MATERIAL PROVIDED below:
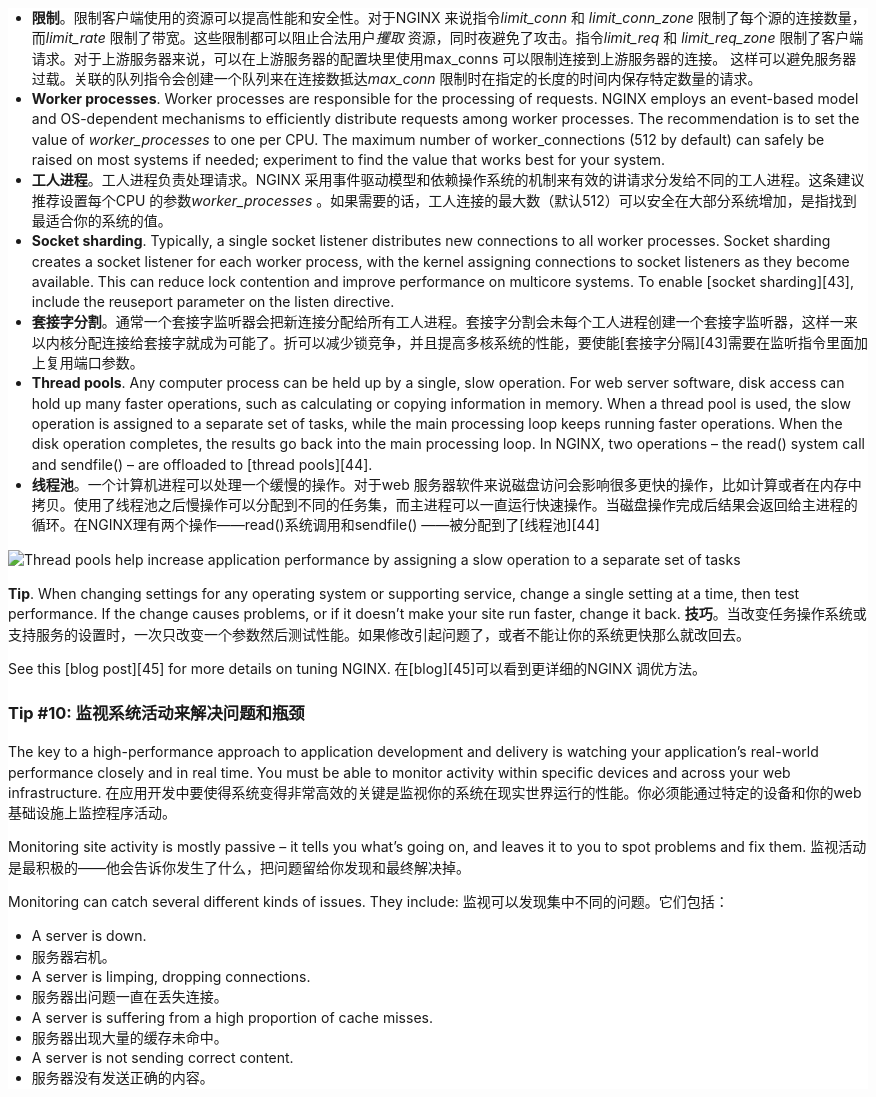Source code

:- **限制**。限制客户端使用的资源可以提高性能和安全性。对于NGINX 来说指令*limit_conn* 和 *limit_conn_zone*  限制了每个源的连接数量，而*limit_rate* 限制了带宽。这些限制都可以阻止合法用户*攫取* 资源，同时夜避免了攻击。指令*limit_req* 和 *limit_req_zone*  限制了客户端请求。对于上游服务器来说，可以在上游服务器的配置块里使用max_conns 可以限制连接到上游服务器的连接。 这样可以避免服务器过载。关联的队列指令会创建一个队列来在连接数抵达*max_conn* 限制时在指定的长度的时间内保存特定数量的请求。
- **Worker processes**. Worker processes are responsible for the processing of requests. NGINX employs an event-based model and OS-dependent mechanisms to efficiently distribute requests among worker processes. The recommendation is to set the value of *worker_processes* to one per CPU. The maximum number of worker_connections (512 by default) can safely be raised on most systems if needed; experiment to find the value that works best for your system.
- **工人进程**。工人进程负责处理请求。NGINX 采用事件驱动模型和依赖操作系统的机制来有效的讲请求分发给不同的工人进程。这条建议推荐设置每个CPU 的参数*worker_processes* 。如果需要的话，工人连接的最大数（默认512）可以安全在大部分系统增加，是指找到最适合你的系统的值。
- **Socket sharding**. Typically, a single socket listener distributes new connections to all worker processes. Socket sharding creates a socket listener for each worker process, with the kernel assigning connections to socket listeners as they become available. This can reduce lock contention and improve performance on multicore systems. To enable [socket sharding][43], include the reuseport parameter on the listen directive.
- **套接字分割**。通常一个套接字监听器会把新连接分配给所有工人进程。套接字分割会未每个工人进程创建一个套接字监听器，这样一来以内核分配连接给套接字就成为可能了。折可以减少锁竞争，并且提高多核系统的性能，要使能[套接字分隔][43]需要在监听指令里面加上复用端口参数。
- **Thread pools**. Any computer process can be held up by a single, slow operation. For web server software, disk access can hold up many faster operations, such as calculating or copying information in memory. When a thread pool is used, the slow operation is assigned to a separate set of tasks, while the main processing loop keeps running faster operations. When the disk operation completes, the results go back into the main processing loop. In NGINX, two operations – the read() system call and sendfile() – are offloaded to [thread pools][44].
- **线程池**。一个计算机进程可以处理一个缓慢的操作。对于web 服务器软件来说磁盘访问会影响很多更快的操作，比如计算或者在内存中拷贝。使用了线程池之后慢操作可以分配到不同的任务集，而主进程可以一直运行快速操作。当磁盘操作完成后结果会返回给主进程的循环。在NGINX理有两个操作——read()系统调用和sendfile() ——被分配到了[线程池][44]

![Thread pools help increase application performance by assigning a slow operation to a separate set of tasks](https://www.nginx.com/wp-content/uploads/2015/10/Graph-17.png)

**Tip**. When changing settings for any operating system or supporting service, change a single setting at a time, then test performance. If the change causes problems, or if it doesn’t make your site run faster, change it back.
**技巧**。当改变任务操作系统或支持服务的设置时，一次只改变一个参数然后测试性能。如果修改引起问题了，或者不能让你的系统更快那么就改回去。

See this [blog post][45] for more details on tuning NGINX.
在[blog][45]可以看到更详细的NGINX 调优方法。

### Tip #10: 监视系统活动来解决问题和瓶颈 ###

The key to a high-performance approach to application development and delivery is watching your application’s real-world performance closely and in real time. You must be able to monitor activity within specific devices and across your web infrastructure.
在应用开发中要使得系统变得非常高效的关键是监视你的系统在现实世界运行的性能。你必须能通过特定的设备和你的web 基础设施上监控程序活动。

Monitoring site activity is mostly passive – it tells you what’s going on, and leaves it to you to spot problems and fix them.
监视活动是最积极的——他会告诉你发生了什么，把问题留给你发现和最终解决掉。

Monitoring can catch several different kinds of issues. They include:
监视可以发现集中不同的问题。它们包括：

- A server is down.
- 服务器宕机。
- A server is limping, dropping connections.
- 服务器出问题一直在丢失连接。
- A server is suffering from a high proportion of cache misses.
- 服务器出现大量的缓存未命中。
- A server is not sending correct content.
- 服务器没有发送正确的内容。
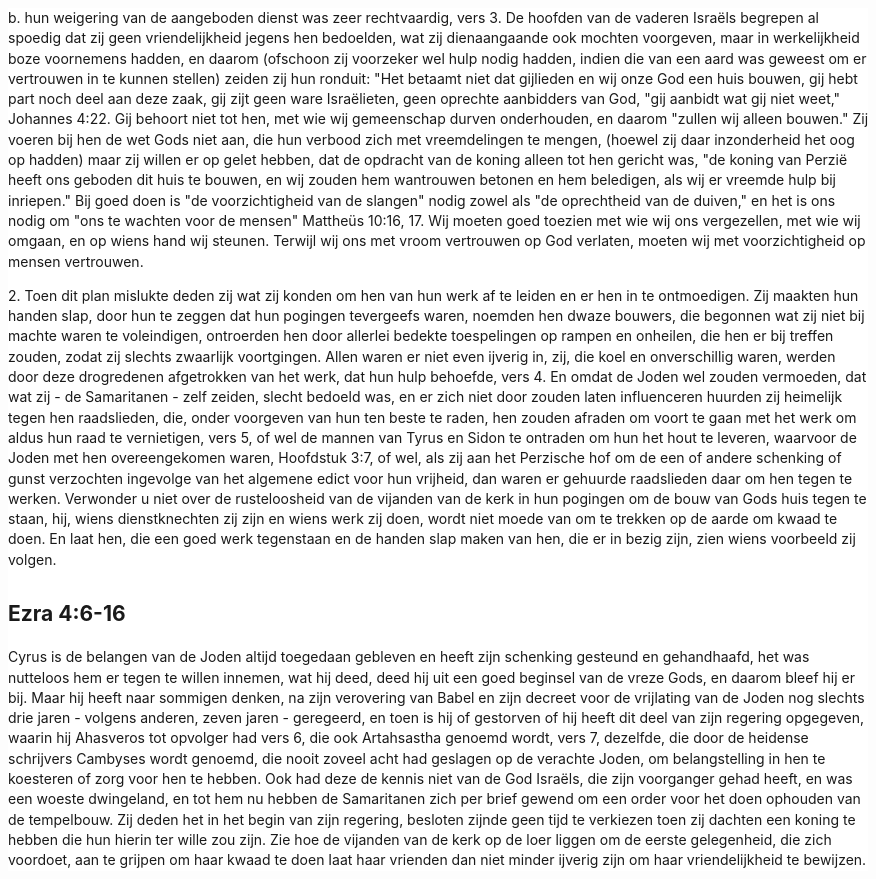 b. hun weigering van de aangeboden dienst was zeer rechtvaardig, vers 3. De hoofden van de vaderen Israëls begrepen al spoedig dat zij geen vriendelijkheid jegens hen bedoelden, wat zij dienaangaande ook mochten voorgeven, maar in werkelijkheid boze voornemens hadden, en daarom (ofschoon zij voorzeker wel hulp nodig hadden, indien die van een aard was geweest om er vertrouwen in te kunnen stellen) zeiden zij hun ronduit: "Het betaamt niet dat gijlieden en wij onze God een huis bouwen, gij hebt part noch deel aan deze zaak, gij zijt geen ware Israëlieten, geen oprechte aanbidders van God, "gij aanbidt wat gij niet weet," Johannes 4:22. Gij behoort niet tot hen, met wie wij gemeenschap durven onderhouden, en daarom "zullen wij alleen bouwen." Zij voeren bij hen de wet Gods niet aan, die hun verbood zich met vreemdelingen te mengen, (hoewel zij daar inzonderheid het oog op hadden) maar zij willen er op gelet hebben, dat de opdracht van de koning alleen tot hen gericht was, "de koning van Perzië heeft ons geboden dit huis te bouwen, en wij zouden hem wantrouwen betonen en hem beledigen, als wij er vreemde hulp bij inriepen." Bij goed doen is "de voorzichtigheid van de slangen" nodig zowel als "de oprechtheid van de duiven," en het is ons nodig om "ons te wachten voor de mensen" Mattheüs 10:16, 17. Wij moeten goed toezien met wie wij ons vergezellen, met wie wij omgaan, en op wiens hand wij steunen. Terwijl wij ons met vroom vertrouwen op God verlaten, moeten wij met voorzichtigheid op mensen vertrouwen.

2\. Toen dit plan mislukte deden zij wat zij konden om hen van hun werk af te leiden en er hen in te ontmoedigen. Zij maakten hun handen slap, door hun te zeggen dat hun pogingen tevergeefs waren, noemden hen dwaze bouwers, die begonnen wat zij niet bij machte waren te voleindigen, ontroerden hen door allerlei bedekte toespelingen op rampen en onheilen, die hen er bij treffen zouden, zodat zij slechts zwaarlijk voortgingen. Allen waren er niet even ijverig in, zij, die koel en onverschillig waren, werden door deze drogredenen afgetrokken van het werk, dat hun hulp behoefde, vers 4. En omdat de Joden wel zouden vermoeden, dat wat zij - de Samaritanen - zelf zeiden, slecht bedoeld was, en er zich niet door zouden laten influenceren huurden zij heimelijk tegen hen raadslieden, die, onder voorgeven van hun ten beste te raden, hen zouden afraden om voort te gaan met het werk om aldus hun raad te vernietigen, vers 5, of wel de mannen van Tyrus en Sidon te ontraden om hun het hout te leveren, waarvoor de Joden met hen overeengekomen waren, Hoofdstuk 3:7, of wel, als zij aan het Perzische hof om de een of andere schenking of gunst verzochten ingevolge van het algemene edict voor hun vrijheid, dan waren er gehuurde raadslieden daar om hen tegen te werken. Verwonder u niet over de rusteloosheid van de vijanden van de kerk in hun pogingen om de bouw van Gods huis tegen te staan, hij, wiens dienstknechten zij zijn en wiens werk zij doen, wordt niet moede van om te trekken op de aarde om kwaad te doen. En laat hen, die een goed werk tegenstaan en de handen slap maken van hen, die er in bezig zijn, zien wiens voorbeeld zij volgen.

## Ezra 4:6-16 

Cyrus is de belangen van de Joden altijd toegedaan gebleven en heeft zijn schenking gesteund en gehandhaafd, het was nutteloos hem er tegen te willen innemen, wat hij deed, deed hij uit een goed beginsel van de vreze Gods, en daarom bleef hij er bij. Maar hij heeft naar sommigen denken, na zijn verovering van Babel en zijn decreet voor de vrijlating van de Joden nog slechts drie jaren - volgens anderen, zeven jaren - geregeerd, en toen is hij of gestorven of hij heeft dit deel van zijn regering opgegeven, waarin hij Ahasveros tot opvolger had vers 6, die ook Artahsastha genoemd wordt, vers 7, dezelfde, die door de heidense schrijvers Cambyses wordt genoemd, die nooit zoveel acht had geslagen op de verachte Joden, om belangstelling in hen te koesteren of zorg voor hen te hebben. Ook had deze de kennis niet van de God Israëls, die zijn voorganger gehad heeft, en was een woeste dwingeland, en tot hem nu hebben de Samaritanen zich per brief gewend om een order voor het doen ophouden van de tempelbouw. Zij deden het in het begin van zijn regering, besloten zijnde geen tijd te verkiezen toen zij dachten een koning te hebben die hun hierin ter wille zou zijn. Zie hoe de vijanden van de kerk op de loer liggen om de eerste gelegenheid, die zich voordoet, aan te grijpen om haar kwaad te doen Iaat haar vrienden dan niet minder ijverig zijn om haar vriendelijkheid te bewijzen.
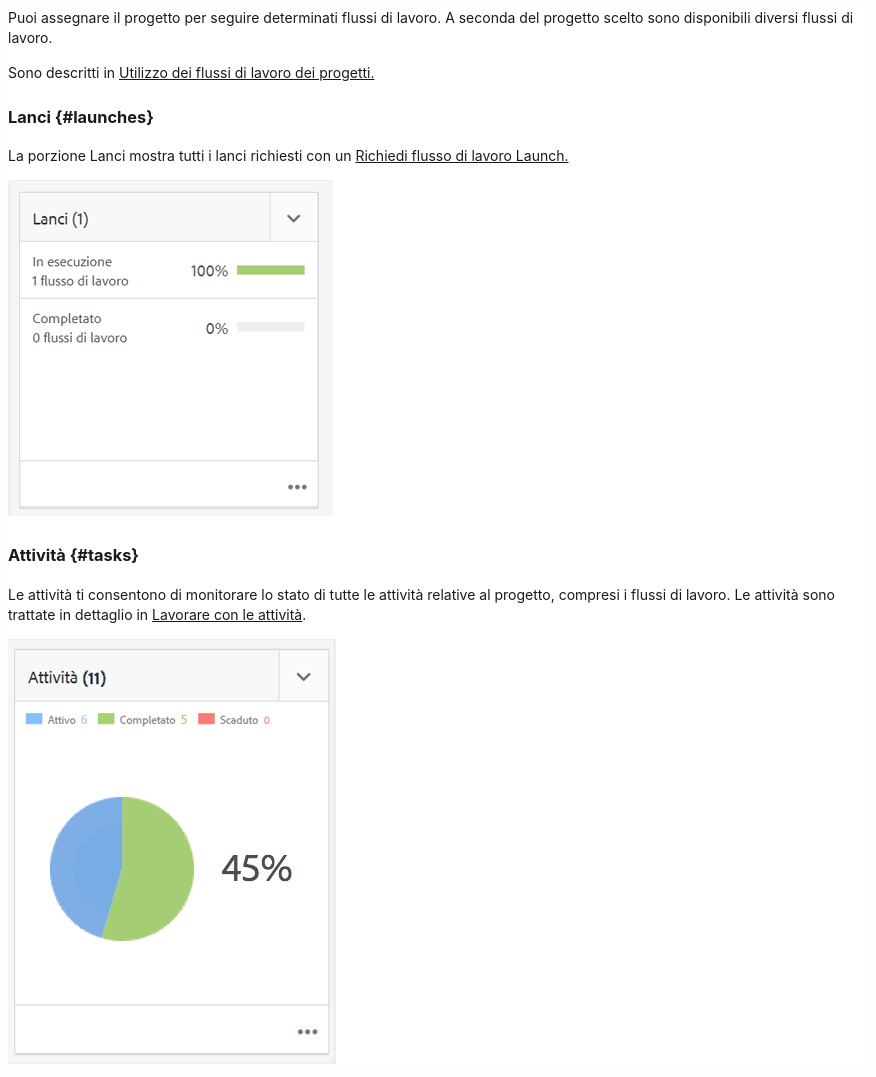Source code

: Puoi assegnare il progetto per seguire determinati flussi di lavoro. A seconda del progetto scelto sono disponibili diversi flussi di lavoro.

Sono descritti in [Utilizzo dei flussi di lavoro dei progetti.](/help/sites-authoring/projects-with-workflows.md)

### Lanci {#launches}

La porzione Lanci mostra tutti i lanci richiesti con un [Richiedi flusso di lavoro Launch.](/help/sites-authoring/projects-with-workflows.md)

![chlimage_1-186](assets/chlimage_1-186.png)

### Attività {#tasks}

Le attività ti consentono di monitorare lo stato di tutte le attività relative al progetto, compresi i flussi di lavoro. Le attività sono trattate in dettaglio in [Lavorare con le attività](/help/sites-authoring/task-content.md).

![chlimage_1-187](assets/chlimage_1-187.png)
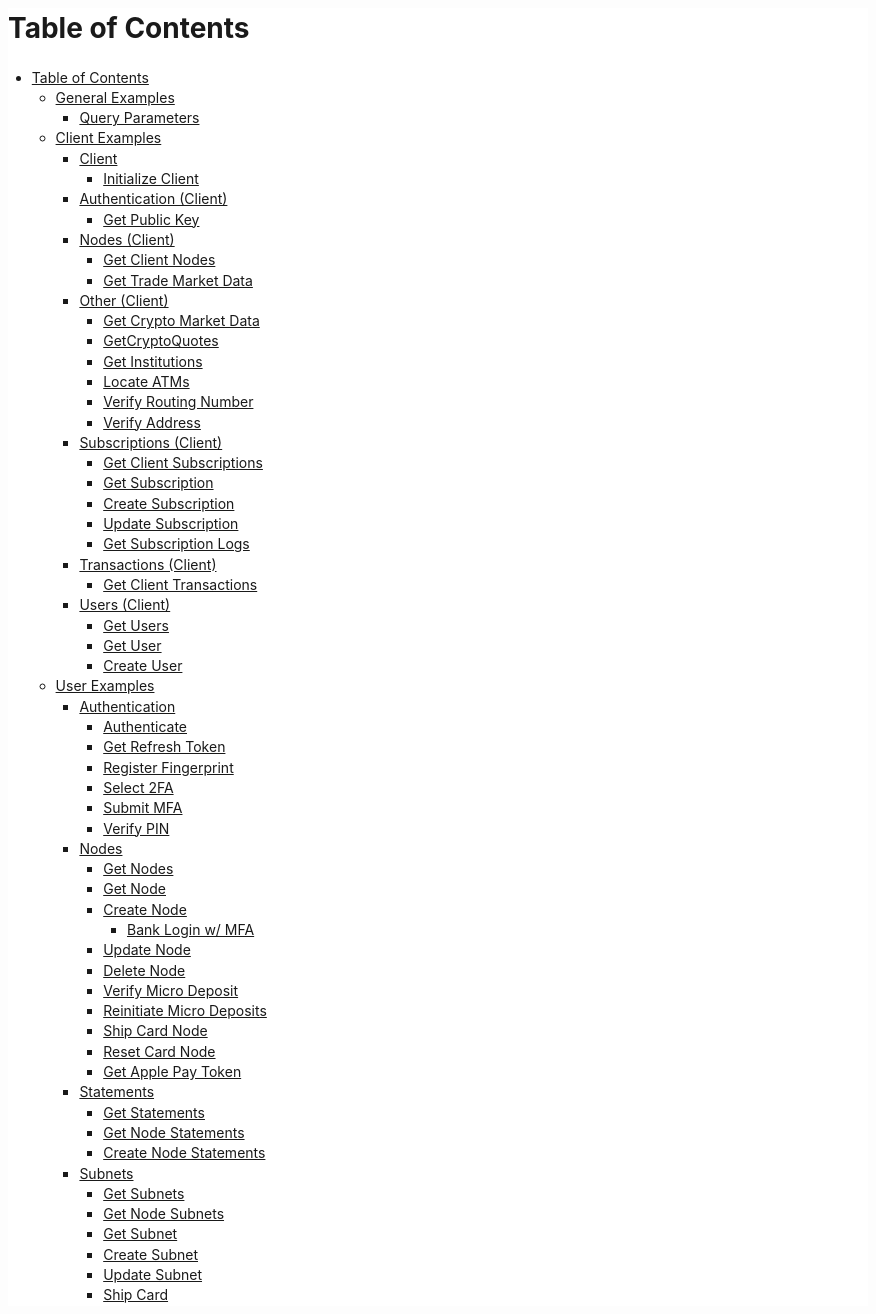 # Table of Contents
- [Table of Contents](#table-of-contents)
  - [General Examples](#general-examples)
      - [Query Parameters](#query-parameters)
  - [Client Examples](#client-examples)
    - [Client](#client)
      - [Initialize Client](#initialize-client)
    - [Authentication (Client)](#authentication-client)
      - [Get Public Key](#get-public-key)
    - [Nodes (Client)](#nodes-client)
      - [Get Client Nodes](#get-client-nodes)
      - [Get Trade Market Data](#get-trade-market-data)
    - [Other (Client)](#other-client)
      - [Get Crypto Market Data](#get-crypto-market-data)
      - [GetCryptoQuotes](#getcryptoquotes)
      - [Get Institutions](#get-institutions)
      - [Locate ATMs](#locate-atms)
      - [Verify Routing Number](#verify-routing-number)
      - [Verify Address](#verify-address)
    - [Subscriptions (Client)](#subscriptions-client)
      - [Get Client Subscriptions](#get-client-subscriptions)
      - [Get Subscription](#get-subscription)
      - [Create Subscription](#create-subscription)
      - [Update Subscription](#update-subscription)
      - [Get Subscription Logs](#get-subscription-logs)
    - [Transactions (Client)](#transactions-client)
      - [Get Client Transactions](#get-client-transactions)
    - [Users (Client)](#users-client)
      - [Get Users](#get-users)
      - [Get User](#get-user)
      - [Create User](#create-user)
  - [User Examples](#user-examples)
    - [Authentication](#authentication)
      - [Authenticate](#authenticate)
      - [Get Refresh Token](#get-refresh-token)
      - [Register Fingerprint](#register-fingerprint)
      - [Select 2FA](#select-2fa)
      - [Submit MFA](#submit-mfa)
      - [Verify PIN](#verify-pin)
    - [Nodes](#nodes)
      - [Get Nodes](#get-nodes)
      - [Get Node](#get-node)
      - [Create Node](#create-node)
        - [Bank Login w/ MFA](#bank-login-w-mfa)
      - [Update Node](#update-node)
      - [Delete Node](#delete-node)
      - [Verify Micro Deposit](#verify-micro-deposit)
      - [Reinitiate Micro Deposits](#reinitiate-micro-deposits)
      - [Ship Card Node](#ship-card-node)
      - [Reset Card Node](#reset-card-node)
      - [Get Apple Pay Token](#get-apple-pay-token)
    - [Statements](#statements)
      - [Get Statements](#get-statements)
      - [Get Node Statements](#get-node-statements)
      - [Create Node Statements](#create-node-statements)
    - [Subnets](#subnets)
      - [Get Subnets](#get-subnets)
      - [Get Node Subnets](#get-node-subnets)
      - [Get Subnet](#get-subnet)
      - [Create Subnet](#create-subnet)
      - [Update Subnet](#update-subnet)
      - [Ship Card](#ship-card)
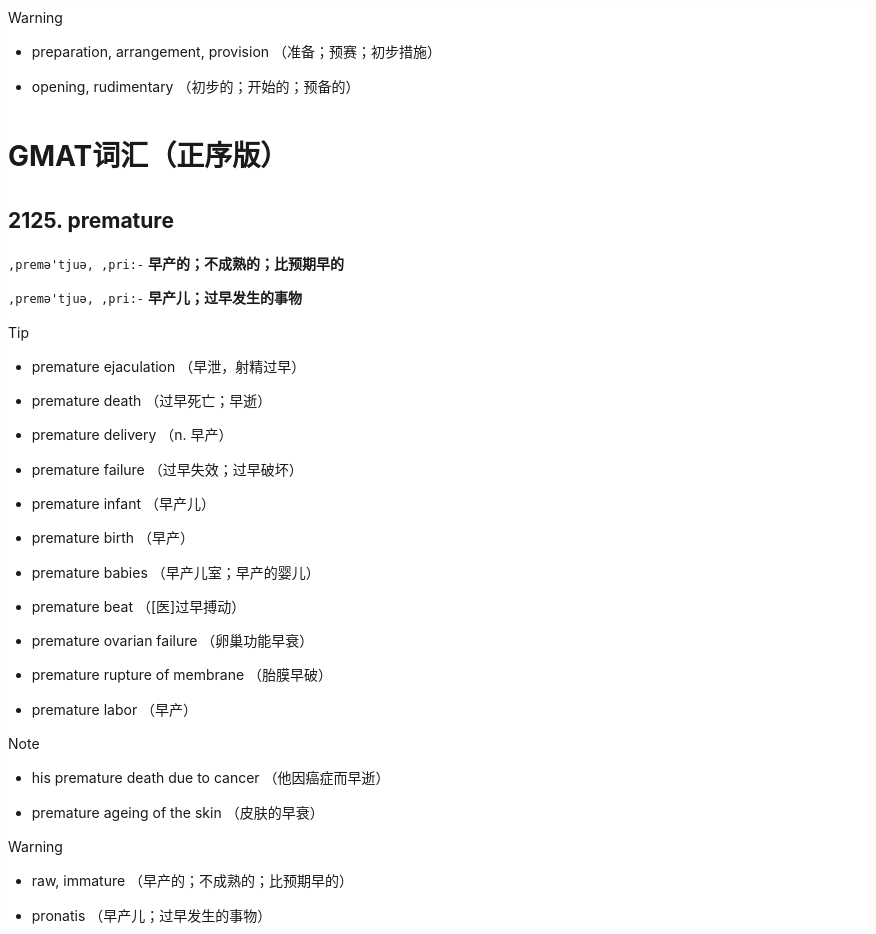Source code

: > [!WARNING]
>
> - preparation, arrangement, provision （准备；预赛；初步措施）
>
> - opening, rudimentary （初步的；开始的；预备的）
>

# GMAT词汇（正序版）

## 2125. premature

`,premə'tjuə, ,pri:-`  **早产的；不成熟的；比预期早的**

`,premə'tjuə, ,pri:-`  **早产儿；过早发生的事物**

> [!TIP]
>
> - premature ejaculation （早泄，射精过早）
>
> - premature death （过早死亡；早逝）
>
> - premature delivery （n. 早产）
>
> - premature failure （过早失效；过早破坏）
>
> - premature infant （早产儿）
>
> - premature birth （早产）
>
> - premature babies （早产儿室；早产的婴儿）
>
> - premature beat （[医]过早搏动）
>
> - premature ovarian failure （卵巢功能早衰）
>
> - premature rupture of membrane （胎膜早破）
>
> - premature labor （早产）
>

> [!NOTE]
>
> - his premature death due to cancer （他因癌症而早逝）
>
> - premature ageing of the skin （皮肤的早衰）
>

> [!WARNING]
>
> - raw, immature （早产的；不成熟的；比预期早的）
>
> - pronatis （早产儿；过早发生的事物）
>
End of MATERIAL PROVIDED.
__WHAT YOU NEED TO DO__
From the data above, write out the lines starting with the one that contains "Sono descritti in" and going on through the one that contains "Le attività ti", with both of those lines included.

__ANSWER SECTION__
Sono descritti in [Utilizzo dei flussi di lavoro dei progetti.](/help/sites-authoring/projects-with-workflows.md)

### Lanci {#launches}

La porzione Lanci mostra tutti i lanci richiesti con un [Richiedi flusso di lavoro Launch.](/help/sites-authoring/projects-with-workflows.md)

![chlimage_1-186](assets/chlimage_1-186.png)

### Attività {#tasks}

Le attività ti consentono di monitorare lo stato di tutte le attività relative al progetto, compresi i flussi di lavoro. Le attività sono trattate in dettaglio in [Lavorare con le attività](/help/sites-authoring/task-content.md).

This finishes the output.